Des chatouilles d'Homo sapiens à Woody Allen
Bien que nous n'ayons pas cessé de nous chatouiller les uns les autres, il y a un monde entre le protohumour d' Homo sapiens et les plaisanteries de Woody Allen. L'histoire du rire témoigne de celle de l'humanité, comme l'avait magistralement bien montré l'historien Georges Minois dans son « Histoire du rire et de la dérision » publiée en 2001. La place du rire dans la société d'aujourd'hui a changé. Ses vertus sont plus vantées que jamais, pourtant nous rions moins ; cela expliquant peut-être ceci. Il ne sert plus à rien sinon à faire rire ou à faire commerce. « Soyons honnêtes : l'humanité rit jaune et pas seulement parce qu'elle se compose pour moitié d'Extrême-Orientaux [...] Sans humour, comment les dix milliards d'individus qu'on nous promet pour 2050, croulant sous leurs déchets et étouffant dans leur pollution, pourront-ils supporter la vie ? » écrivait-il alors.

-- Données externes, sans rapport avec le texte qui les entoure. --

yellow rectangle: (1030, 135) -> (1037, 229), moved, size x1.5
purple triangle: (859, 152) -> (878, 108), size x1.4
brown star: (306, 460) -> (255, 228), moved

Le malaise de la condition humaine
Cet historien qui a aussi étudié le suicide, la vieillesse, l'athéisme ou encore la guerre s'intéresse dans son nouveau livre au mal de vivre, image en miroir du rire et de la dérision témoignant également de notre évolution. Le mal de vivre résulte de la conscience des contradictions insolubles de la condition humaine, dit-il. Si mélancolie et dépression au sens médical du terme ont toujours existé, si les hommes se sont toujours demandé avec plus ou moins de talent et d'acuité « Que faisons-nous là ? », « chaque progrès de la pensée affine la conscience de la tragédie existentielle, alors même que les progrès matériels décuplent les aspirations et donc les frustrations ».« Dans l'Antiquité, l'homme ressentait le désespoir de l'impuissance face à un destin implacable. Aujourd'hui, l'individu est placé devant une multitude de choix mais il doit décider seul », explique G. Minois.

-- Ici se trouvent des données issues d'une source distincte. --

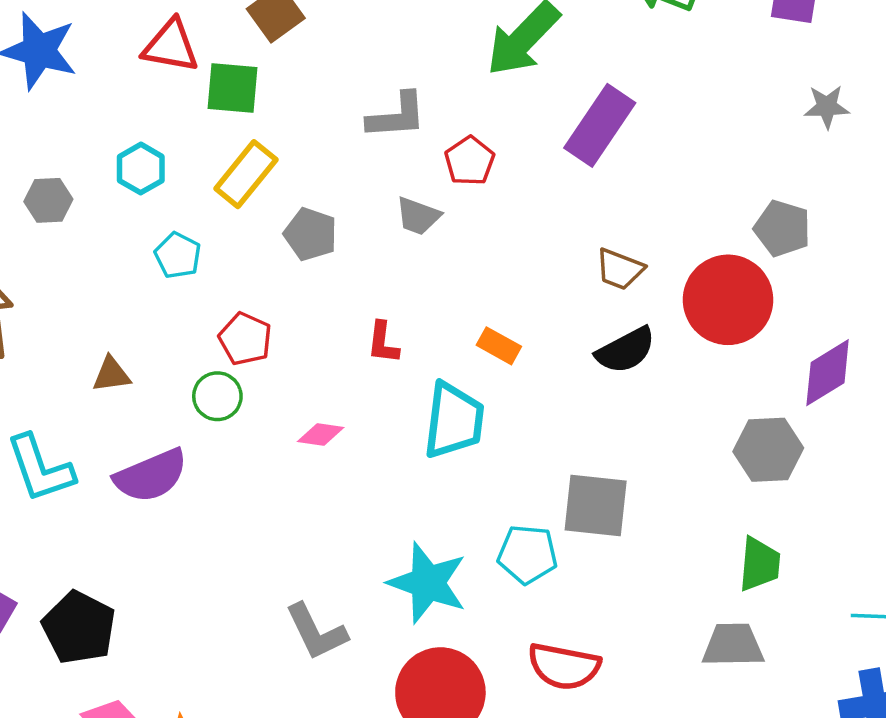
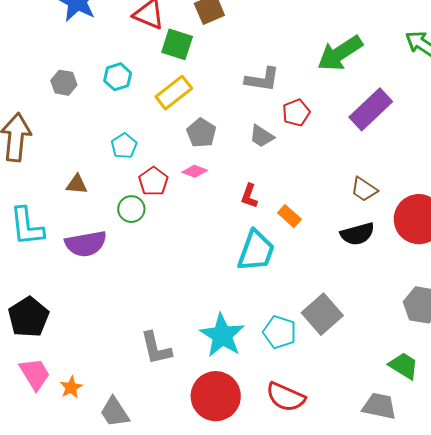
cyan pentagon: (178, 255) -> (124, 146), moved
red L-shape: (383, 343) -> (249, 196), moved
pink diamond: (321, 434) -> (195, 171), moved
gray square: (596, 506) -> (322, 314), turned 30
green trapezoid: (760, 564) -> (404, 366), turned -76

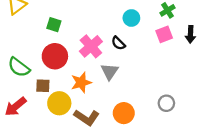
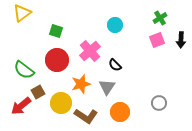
cyan circle: (131, 18) -> (115, 25), moved
black semicircle: (118, 43) -> (115, 65), moved
gray triangle: (110, 72) -> (107, 87), moved
brown square: (43, 86) -> (38, 92), moved, turned -32

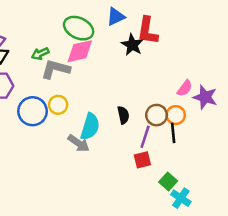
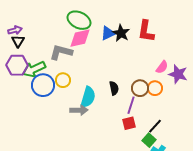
blue triangle: (116, 17) -> (108, 33), moved
red L-shape: (148, 31) -> (146, 31), moved
green arrow: (40, 54) -> (34, 69), moved, size x1.6
black line: (173, 133) -> (155, 126), moved, turned 49
gray arrow: (79, 143) -> (79, 110), turned -36

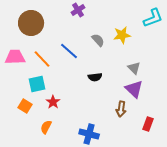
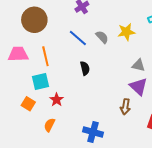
blue line: (69, 51) -> (78, 38), moved
orange line: (42, 59) -> (45, 56), turned 30
gray triangle: (134, 68) -> (138, 65), turned -32
black semicircle: (95, 77) -> (85, 68), moved, turned -96

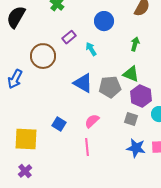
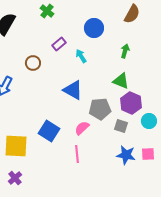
brown circle: (43, 56) -> (33, 63), size x0.6
gray pentagon: (110, 87) -> (100, 109), moved
blue square: (59, 124) -> (49, 131), size x1.5

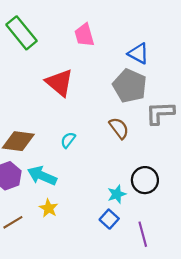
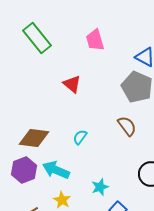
red triangle: (59, 83) -> (72, 84), size x0.7
cyan star: (117, 194) -> (100, 187), moved

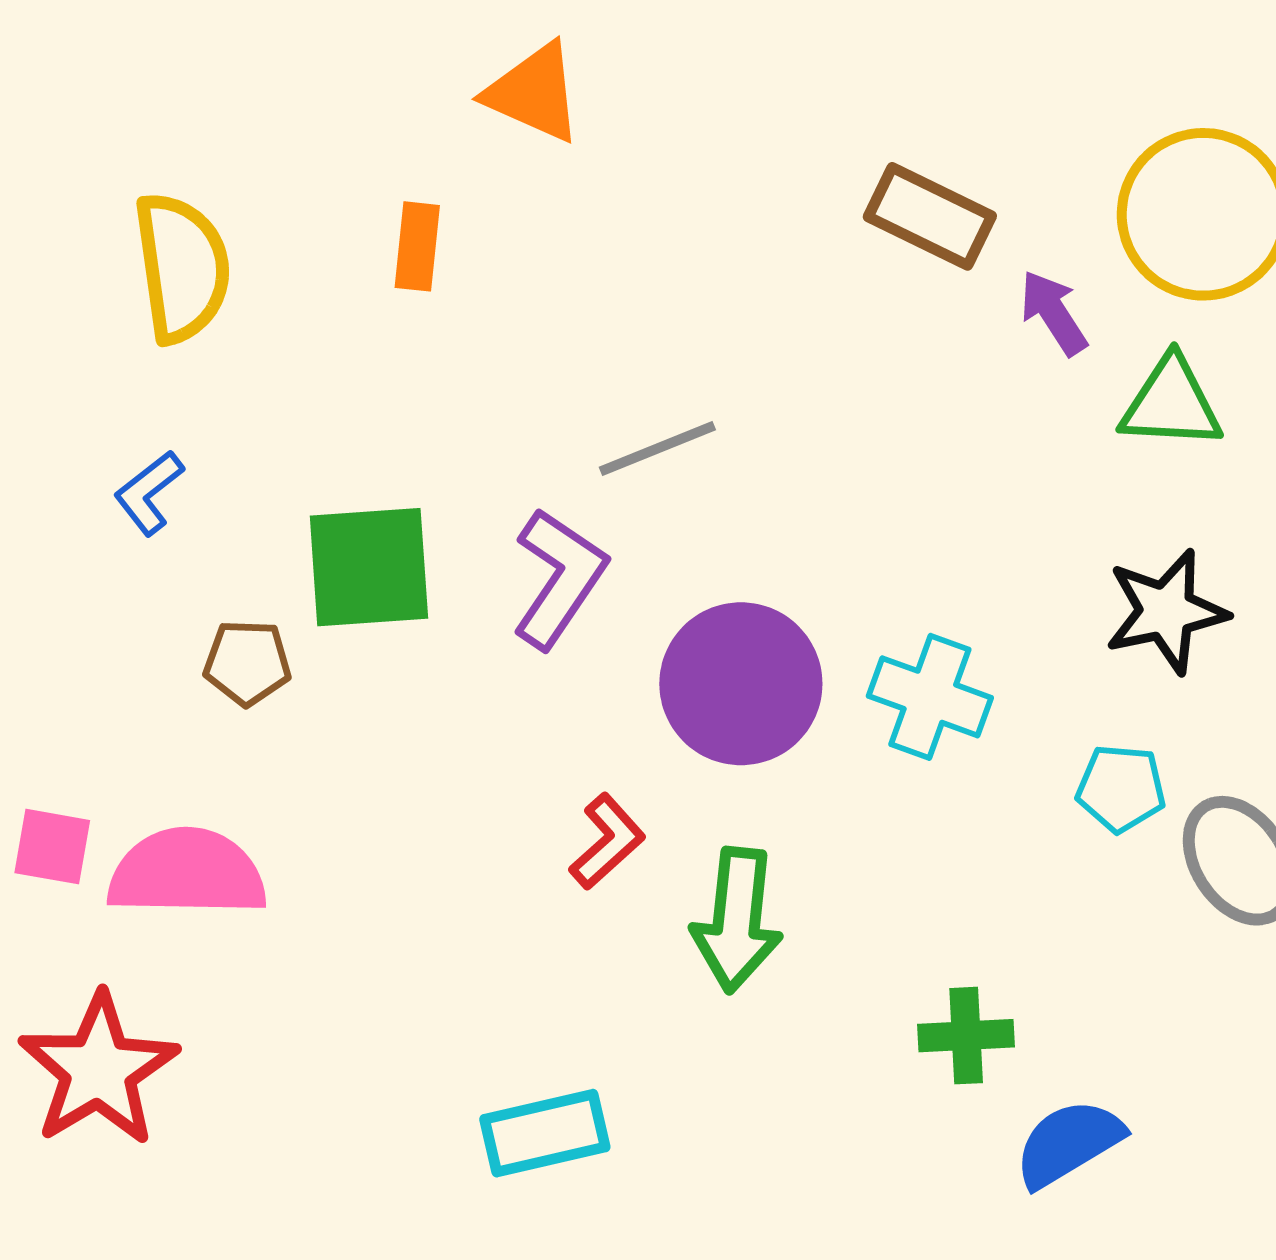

Le mal de vivre a toujours existé mais sa diabolisation remonte au Moyen Age ; l'acédie (ou dépression des moines) fait planer la menace de l'enfer tandis que la menace de l'enfer entretenue par le christianisme médiéval entretient bien sûr cette acédie. Plus tard, la Renaissance fait de la tristesse et la mélancolie le terreau où pousse le génie des artistes. Progressivement, la foi en l'homme se révèle aussi utopique que la fois en Dieu, explique l'historien. Le XVIIe siècle est pessimiste. Au XVIIIe, en France tout au moins, de nombreux écrits sont consacrés au bonheur. C'est pourtant à cette période que le suicide entre dans les murs, ce qui fait dire à Diderot : « Ces traités ne sont jamais que l'histoire du bonheur de ceux qui les ont faits. » Bref, conclut Georges Minois, « ce fut un siècle des grandes illusions, le suivant sera celui des grands désespoirs ». Le XIXe, siècle du spleen, celui de Baudelaire, Poe ou Tolstoï, est celui du nihilisme, mais également celui de psychiatres comme Esquirol ou de sociologues du suicide comme Durkheim. Avec le XXe siècle, nous entrons dans l'ère de la dépression. L'émergence de la psychanalyse est liée à ce mal de vivre contemporain, jamais égalé. Incapables de s'intégrer, les dépressifs sont la mauvaise conscience de notre monde hédoniste. La société postmoderne est une terrible machine à produire des dépressions. « La progression déroutante, deux siècles et demi après les Lumières, de croyances irrationnelles est significative de la réaction contre un mal de vivre envahissant », souligne G. Minois. Dans la mesure où le mal de vivre est « le signe des progrès de la pensée et de la conscience », nous avons grosso modo le choix, dit-il, entre l'idiotie et la dépression, entre un avenir d'imbéciles heureux ou d'intellectuels dépressifs. Existe-t-il une troisième voie, se demande l'auteur, qui, on l'aura compris, a choisi la seconde ?
Pourquoi pas celle des joyeux désespérés ?
« Le Rire, sa vie, son uvre », Robert Provine, Robert Laffont, 258 pages, 20 euros.
« Histoire du rire et de la dérision », Georges Minois, Fayard, mars 2001, 638 pages, 15 euros.
« Histoire du mal de vivre. De la mélancolie à la dépression », Georges Minois, éditions de La Martinière, 478 pages, 23 euros.